[START]

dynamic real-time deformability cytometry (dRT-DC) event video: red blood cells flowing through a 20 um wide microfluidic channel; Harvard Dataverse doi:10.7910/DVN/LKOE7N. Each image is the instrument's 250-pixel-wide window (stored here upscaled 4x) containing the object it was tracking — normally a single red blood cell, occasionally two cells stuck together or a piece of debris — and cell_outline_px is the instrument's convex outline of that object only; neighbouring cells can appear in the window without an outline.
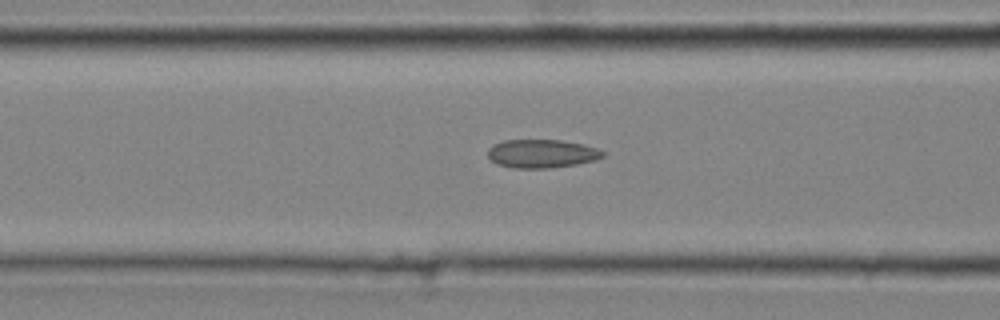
{"species": "common noctule bat (a hibernating species)", "species_latin": "Nyctalus noctula", "temperature_condition": "cold", "stored_images_in_passage": 43, "camera_frame_rate_fps": 3000, "um_per_image_px": 0.085, "animal": {"sex": "male", "body_mass_g": 20.4}, "frame": {"image": 1, "passage_image": 18, "time_ms": 5.667, "image_size_px": [1000, 320], "cell_outline_px": [[608, 152], [604, 156], [596, 160], [576, 164], [548, 168], [512, 168], [496, 164], [488, 156], [488, 148], [492, 144], [504, 140], [560, 140], [580, 144], [596, 148]], "centroid_in_image_um": [46.04, 13.06], "position_along_channel_um": 120.6, "area_um2": 19.13}}
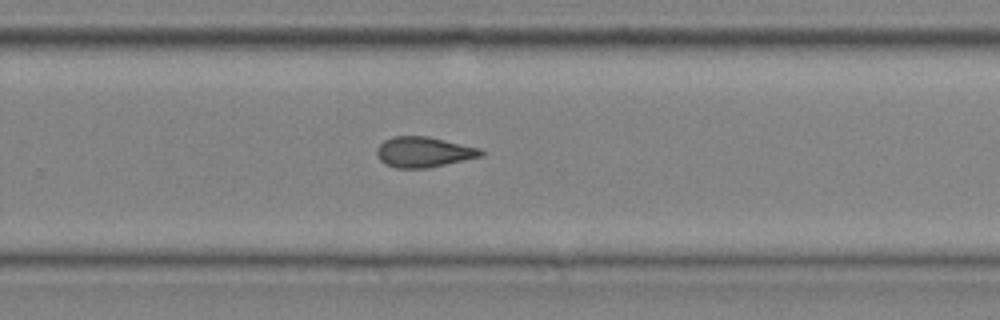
{"frame": {"image": 2, "passage_image": 30, "time_ms": 9.667, "image_size_px": [1000, 320], "cell_outline_px": [[484, 156], [428, 168], [396, 168], [384, 164], [376, 156], [376, 148], [384, 140], [392, 136], [428, 136], [480, 148], [484, 152]], "centroid_in_image_um": [36.0, 12.92], "position_along_channel_um": 293.8, "area_um2": 18.67}}
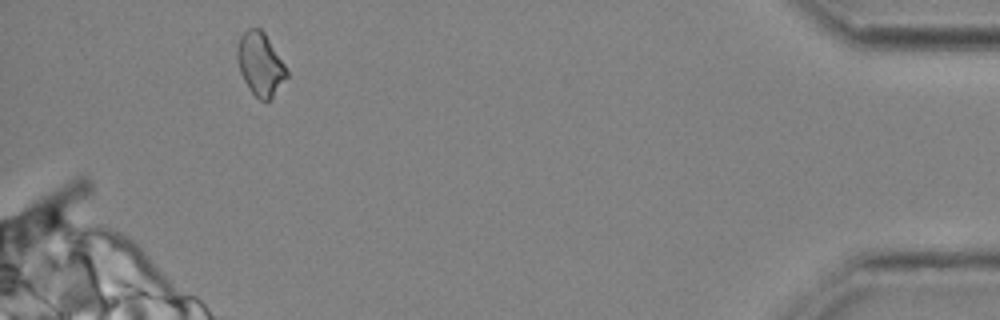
{"frame": {"image": 3, "passage_image": 42, "time_ms": 13.667, "image_size_px": [1000, 320], "cell_outline_px": [[288, 76], [272, 96], [268, 100], [260, 100], [252, 92], [244, 80], [240, 72], [236, 56], [236, 52], [240, 36], [248, 28], [260, 28], [264, 32], [284, 64], [288, 72]], "centroid_in_image_um": [22.1, 5.43], "position_along_channel_um": 413.1, "area_um2": 17.8}, "authors_computed_cell_mechanics": {"area_um2": 18.785, "velocity_mm_per_s": 4.336, "shape_relaxation_time_tau1_ms": 8.6321, "shape_relaxation_time_tau2_ms": 5.5421, "deformation_change_tau1": 0.1391, "deformation_change_tau2": 0.1359}}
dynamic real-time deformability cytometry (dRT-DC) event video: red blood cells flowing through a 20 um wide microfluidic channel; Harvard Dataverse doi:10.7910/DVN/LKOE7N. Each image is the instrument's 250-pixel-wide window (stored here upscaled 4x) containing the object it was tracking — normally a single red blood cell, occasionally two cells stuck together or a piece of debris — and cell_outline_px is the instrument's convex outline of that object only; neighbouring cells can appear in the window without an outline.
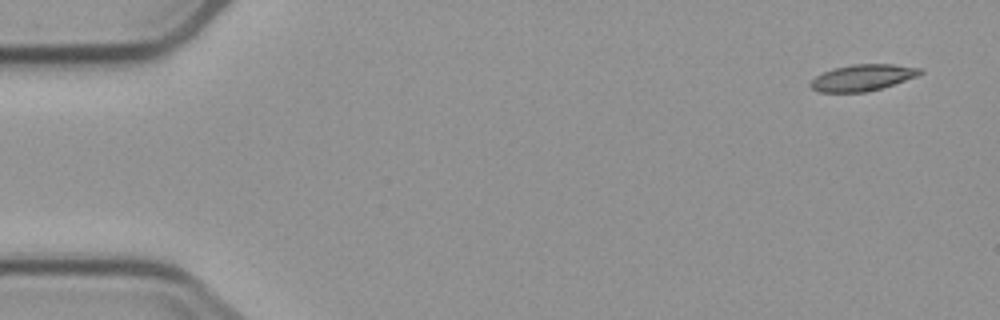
{"species": "common noctule bat (a hibernating species)", "species_latin": "Nyctalus noctula", "temperature_condition": "cold", "stored_images_in_passage": 6, "camera_frame_rate_fps": 3000, "um_per_image_px": 0.085, "animal": {"sex": "male", "body_mass_g": 23.1, "forearm_length_mm": 52.7}, "frame": {"image": 1, "passage_image": 1, "time_ms": 0.0, "image_size_px": [1000, 320], "cell_outline_px": [[924, 72], [916, 76], [880, 88], [864, 92], [820, 92], [812, 88], [808, 84], [816, 76], [832, 68], [852, 64], [892, 64], [920, 68]], "centroid_in_image_um": [73.28, 6.59], "position_along_channel_um": 11.7, "area_um2": 16.59}}
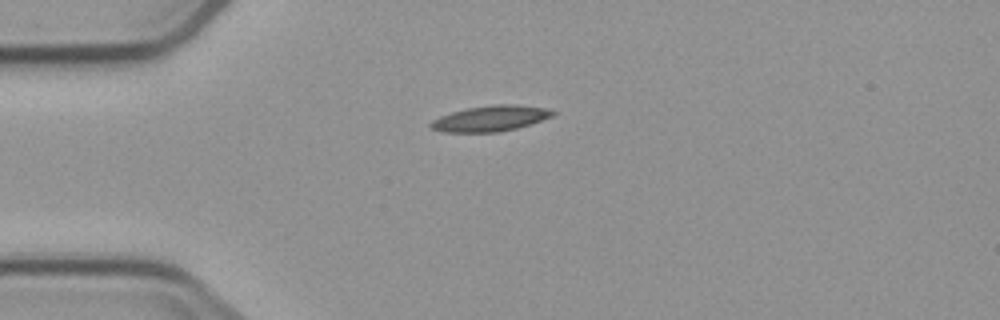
{"frame": {"image": 2, "passage_image": 4, "time_ms": 3.667, "image_size_px": [1000, 320], "cell_outline_px": [[556, 112], [552, 116], [516, 128], [500, 132], [444, 132], [432, 128], [428, 124], [432, 120], [440, 116], [452, 112], [468, 108], [492, 104], [516, 104], [548, 108]], "centroid_in_image_um": [41.68, 10.06], "position_along_channel_um": 43.3, "area_um2": 18.15}}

[END]

[Required task]
Set down all the entries exactly as they appear, but skip any pictures.

[Output of the exercise]
dynamic real-time deformability cytometry (dRT-DC) event video: red blood cells flowing through a 20 um wide microfluidic channel; Harvard Dataverse doi:10.7910/DVN/LKOE7N. Each image is the instrument's 250-pixel-wide window (stored here upscaled 4x) containing the object it was tracking — normally a single red blood cell, occasionally two cells stuck together or a piece of debris — and cell_outline_px is the instrument's convex outline of that object only; neighbouring cells can appear in the window without an outline.
{"species": "common noctule bat (a hibernating species)", "species_latin": "Nyctalus noctula", "temperature_condition": "cold", "stored_images_in_passage": 43, "camera_frame_rate_fps": 3000, "um_per_image_px": 0.085, "animal": {"sex": "male", "body_mass_g": 20.4}, "frame": {"image": 1, "passage_image": 18, "time_ms": 5.667, "image_size_px": [1000, 320], "cell_outline_px": [[608, 152], [604, 156], [596, 160], [576, 164], [548, 168], [512, 168], [496, 164], [488, 156], [488, 148], [492, 144], [504, 140], [560, 140], [580, 144], [596, 148]], "centroid_in_image_um": [46.04, 13.06], "position_along_channel_um": 120.6, "area_um2": 19.13}}
{"frame": {"image": 2, "passage_image": 30, "time_ms": 9.667, "image_size_px": [1000, 320], "cell_outline_px": [[484, 156], [428, 168], [396, 168], [384, 164], [376, 156], [376, 148], [384, 140], [392, 136], [428, 136], [480, 148], [484, 152]], "centroid_in_image_um": [36.0, 12.92], "position_along_channel_um": 293.8, "area_um2": 18.67}}
{"frame": {"image": 3, "passage_image": 42, "time_ms": 13.667, "image_size_px": [1000, 320], "cell_outline_px": [[288, 76], [272, 96], [268, 100], [260, 100], [252, 92], [244, 80], [240, 72], [236, 56], [236, 52], [240, 36], [248, 28], [260, 28], [264, 32], [284, 64], [288, 72]], "centroid_in_image_um": [22.1, 5.43], "position_along_channel_um": 413.1, "area_um2": 17.8}, "authors_computed_cell_mechanics": {"area_um2": 18.785, "velocity_mm_per_s": 4.336, "shape_relaxation_time_tau1_ms": 8.6321, "shape_relaxation_time_tau2_ms": 5.5421, "deformation_change_tau1": 0.1391, "deformation_change_tau2": 0.1359}}
dynamic real-time deformability cytometry (dRT-DC) event video: red blood cells flowing through a 20 um wide microfluidic channel; Harvard Dataverse doi:10.7910/DVN/LKOE7N. Each image is the instrument's 250-pixel-wide window (stored here upscaled 4x) containing the object it was tracking — normally a single red blood cell, occasionally two cells stuck together or a piece of debris — and cell_outline_px is the instrument's convex outline of that object only; neighbouring cells can appear in the window without an outline.
{"species": "common noctule bat (a hibernating species)", "species_latin": "Nyctalus noctula", "temperature_condition": "cold", "stored_images_in_passage": 6, "camera_frame_rate_fps": 3000, "um_per_image_px": 0.085, "animal": {"sex": "male", "body_mass_g": 23.1, "forearm_length_mm": 52.7}, "frame": {"image": 1, "passage_image": 1, "time_ms": 0.0, "image_size_px": [1000, 320], "cell_outline_px": [[924, 72], [916, 76], [880, 88], [864, 92], [820, 92], [812, 88], [808, 84], [816, 76], [832, 68], [852, 64], [892, 64], [920, 68]], "centroid_in_image_um": [73.28, 6.59], "position_along_channel_um": 11.7, "area_um2": 16.59}}
{"frame": {"image": 2, "passage_image": 4, "time_ms": 3.667, "image_size_px": [1000, 320], "cell_outline_px": [[556, 112], [552, 116], [516, 128], [500, 132], [444, 132], [432, 128], [428, 124], [432, 120], [440, 116], [452, 112], [468, 108], [492, 104], [516, 104], [548, 108]], "centroid_in_image_um": [41.68, 10.06], "position_along_channel_um": 43.3, "area_um2": 18.15}}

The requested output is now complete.